TypeError: isinstance() arg 2 must be a type or tuple of types

For reference, here is my datablock, dataloaders and learner creation snippets:-

dblock = DataBlock(
    blocks=(ImageBlock, RegressionBlock),
    get_x = get_x,
    get_y = get_y,
    
    splitter=splitter,
    item_tfms=(Resize(224)),
    batch_tfms=[
        FlipItem(p=0.5),
        Brightness(max_lighting=0.3, p=0.7, draw=None, batch=False),
        Saturation(max_lighting=0.3, p=0.7, draw=None, batch=False),
        Hue(max_hue=0.1, p=0.75, draw=None, batch=False),
        RandomErasing(p=0.2, sl=0.0, sh=0.15, max_count=6, min_aspect=0.2)
    ],
)

dls = dblock.dataloaders(trp_df, bs=128)

learner = cnn_learner(dls, resnet18, n_out=15, loss_func=partial(loss, trp_wt=1, group_loss_wt=10, point_loss_wt=0), 
                      metrics=[mae_winner, mae_loser])

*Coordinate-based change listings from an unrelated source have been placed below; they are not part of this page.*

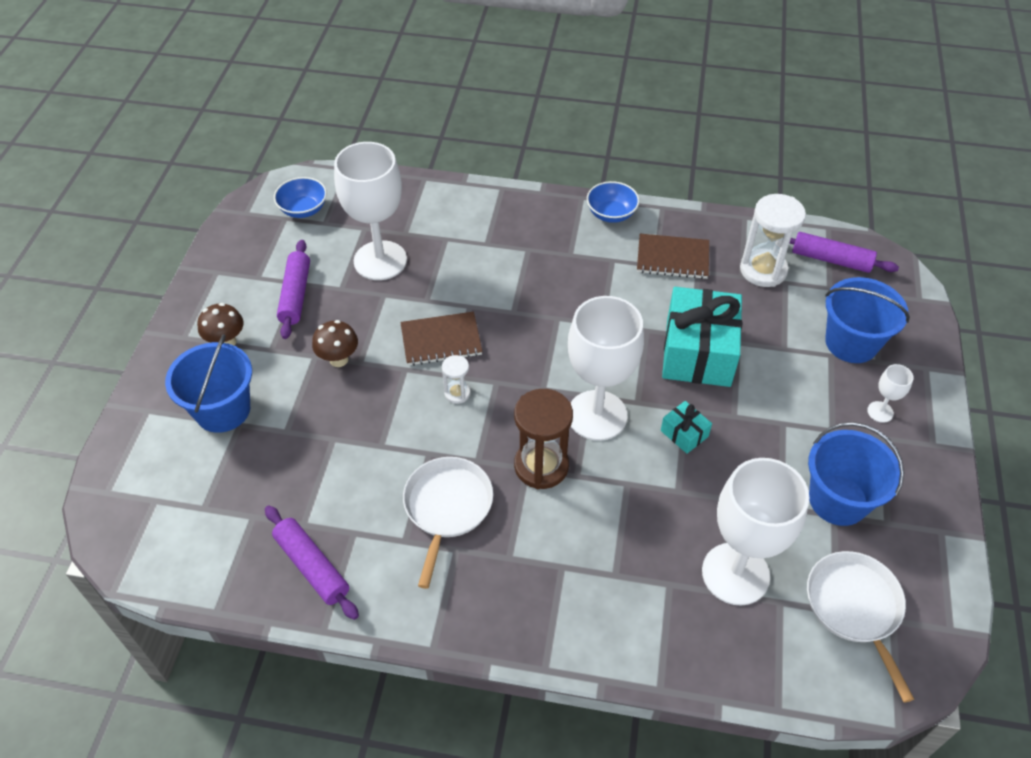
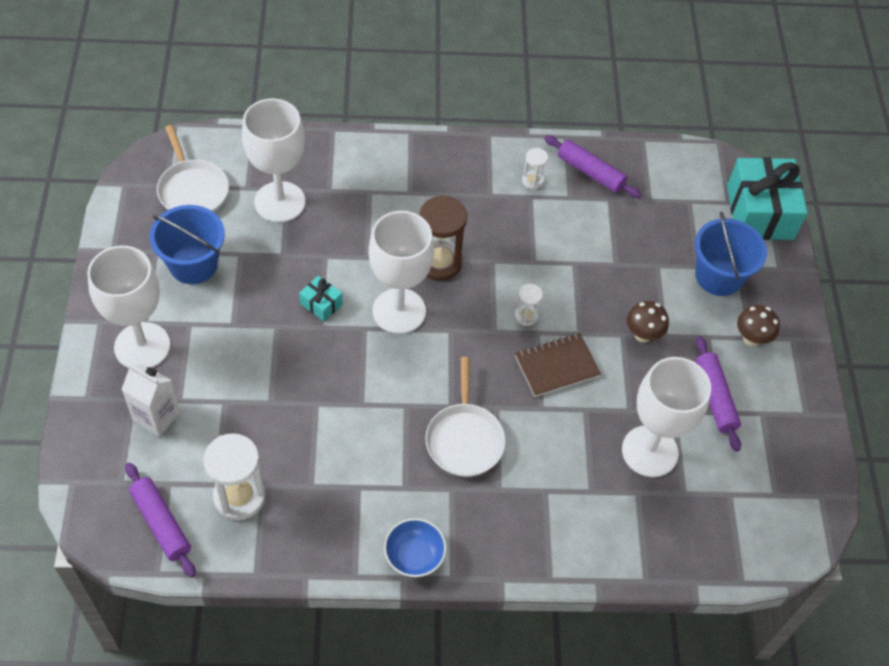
camera: 165 degrees right, 5 degrees up
(303, 209) = (762, 510): blue bowl -> none
(394, 563) = (532, 181): none -> white hourglass
(447, 507) = (506, 223): white pan -> white pan (464, 439)
(672, 258) = (339, 499): brown notebook -> none
(698, 352) = (310, 386): turquoise gift -> turquoise gift (760, 212)
(831, 259) = (161, 523): purple rolling pin -> purple rolling pin turned 45 degrees clockwise
(851, 343) = (156, 416): blue bucket -> white carton
(880, 412) = (142, 346): white goblet -> white goblet, size x2.36

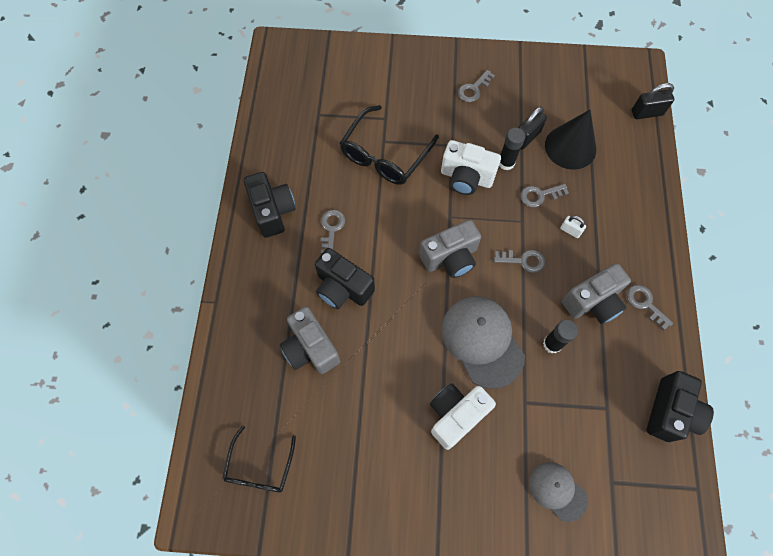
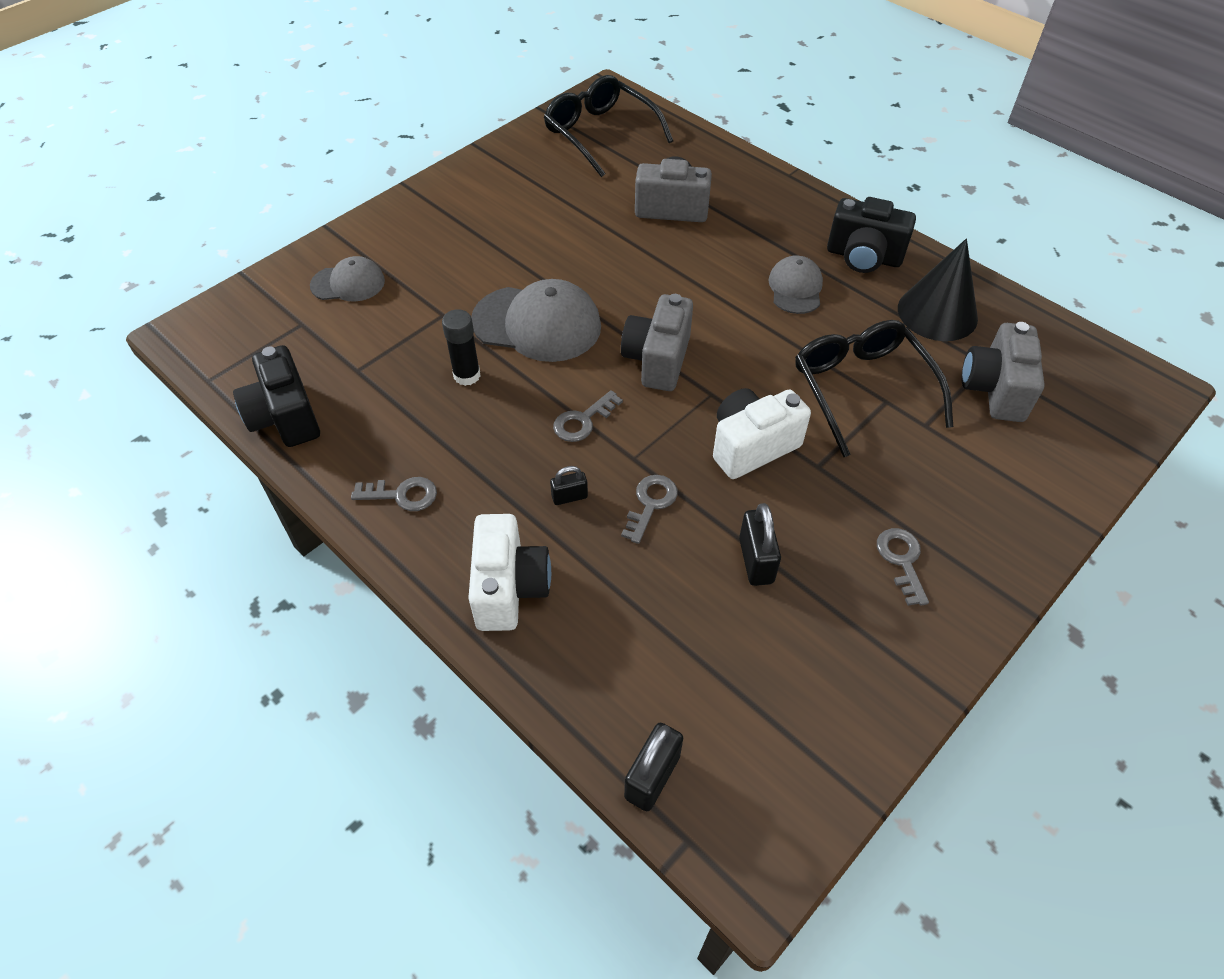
camera: 130 degrees right, 15 degrees down
(260, 466) = (601, 134): black glasses -> black glasses, size x1.55
(331, 229) = (795, 288): grey key -> grey cap
(343, 288) = (712, 259): black camera -> none
(456, 415) = (494, 261): white camera -> white camera (509, 588)
(506, 163) = (735, 505): black glue stick -> none
(570, 147) = (690, 603): black cone -> black cone (937, 313)
(570, 231) = (569, 497): white padlock -> black padlock
(592, 302) = (464, 446): grey camera -> grey camera (994, 389)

I have tried searching forums and StackOverflow, but I have not found any more occurrences of this error. Seems like I am doing something wrong, but can’t put my finger on it.

1 Like

What is get_x here? Predict needs exactly how get_x grabs the data

My functions get_x and get_y have the following definitions:-

def get_x(row):
    return Path(row['human_lips_path'])

def get_y(row):
    return get_lips_params_avatar_imagename(row['winner']), \
           get_lips_params_avatar_imagename(row['loser']), \
           row['round_num']

I am redefining these functions in the script where I am calling load_learner and learner.predict in exactly the same manner.

I hope that answers your question.

So your get_x is expecting a row, so you should pass in a row on inference

Thanks @muellerzr
I will try this out. This should definitely be the problem.